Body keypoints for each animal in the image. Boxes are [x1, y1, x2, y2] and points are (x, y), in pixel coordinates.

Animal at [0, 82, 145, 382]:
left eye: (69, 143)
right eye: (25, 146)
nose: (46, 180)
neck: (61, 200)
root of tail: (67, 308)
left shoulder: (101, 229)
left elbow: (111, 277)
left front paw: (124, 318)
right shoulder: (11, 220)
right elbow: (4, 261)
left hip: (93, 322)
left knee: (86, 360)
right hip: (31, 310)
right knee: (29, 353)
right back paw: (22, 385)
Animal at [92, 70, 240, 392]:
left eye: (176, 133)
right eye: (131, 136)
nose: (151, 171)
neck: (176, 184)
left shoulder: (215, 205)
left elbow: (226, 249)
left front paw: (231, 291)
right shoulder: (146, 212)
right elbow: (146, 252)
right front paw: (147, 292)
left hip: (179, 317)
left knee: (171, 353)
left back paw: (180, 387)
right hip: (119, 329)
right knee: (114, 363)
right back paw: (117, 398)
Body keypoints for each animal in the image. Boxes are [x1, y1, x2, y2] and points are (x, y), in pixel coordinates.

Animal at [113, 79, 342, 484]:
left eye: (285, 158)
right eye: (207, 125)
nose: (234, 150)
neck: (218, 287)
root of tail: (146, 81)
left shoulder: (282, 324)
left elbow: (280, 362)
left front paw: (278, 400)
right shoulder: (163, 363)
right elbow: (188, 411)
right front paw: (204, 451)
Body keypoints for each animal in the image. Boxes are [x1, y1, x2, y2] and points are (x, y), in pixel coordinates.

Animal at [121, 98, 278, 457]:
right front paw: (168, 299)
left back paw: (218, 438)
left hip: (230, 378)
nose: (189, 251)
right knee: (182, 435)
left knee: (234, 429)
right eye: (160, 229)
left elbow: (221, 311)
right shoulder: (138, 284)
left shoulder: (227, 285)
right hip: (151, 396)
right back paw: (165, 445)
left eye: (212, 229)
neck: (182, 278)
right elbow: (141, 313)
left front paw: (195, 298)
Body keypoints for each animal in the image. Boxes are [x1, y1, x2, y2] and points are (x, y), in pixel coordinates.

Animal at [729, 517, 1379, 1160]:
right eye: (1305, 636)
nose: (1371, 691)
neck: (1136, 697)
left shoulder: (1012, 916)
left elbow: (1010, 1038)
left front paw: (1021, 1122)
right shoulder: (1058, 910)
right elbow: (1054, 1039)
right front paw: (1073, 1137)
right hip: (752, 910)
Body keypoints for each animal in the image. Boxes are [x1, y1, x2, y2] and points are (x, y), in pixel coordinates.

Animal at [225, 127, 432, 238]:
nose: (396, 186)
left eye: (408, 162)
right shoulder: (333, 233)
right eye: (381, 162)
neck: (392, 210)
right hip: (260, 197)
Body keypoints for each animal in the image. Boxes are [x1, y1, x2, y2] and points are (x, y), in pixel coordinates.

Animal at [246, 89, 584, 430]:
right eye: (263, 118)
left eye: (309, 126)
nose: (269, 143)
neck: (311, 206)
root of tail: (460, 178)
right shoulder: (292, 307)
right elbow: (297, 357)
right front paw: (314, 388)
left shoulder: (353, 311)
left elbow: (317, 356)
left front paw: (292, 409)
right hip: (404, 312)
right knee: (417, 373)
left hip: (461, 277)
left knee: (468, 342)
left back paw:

■ ■ ■ ■ ■ ■ ■

=== HOW TO COMPLETE THIS TASK ===
Your answer must consist solely of the lines from the top of the entries above through the line containing "left front paw: (195, 298)", copied exactly, both ends included.

=== ANSWER TO THIS TASK ===
Body keypoints for each animal in the image. Boxes are [x1, y1, x2, y2] and points are (x, y), in pixel coordinates.

Animal at [0, 82, 145, 382]:
left eye: (69, 143)
right eye: (25, 146)
nose: (46, 180)
neck: (61, 200)
root of tail: (67, 308)
left shoulder: (101, 229)
left elbow: (111, 277)
left front paw: (124, 318)
right shoulder: (11, 220)
right elbow: (4, 261)
left hip: (93, 322)
left knee: (86, 360)
right hip: (31, 310)
right knee: (29, 353)
right back paw: (22, 385)
Animal at [92, 70, 240, 392]:
left eye: (176, 133)
right eye: (131, 136)
nose: (151, 171)
neck: (176, 184)
left shoulder: (215, 205)
left elbow: (226, 249)
left front paw: (231, 291)
right shoulder: (146, 212)
right elbow: (146, 252)
right front paw: (147, 292)
left hip: (179, 317)
left knee: (171, 353)
left back paw: (180, 387)
right hip: (119, 329)
right knee: (114, 363)
right back paw: (117, 398)
Body keypoints for each animal in the image. Boxes are [x1, y1, x2, y2] and points are (x, y), in pixel coordinates.

Animal at [113, 79, 342, 484]:
left eye: (285, 158)
right eye: (207, 125)
nose: (234, 150)
neck: (218, 287)
root of tail: (146, 81)
left shoulder: (282, 324)
left elbow: (280, 362)
left front paw: (278, 400)
right shoulder: (163, 363)
right elbow: (188, 411)
right front paw: (204, 451)
Body keypoints for each animal in the image. Boxes are [x1, y1, x2, y2] and points are (x, y), in pixel coordinates.

Animal at [121, 98, 278, 457]:
right front paw: (168, 299)
left back paw: (218, 438)
left hip: (230, 378)
nose: (189, 251)
right knee: (182, 435)
left knee: (234, 429)
right eye: (160, 229)
left elbow: (221, 311)
right shoulder: (138, 284)
left shoulder: (227, 285)
right hip: (151, 396)
right back paw: (165, 445)
left eye: (212, 229)
neck: (182, 278)
right elbow: (141, 313)
left front paw: (195, 298)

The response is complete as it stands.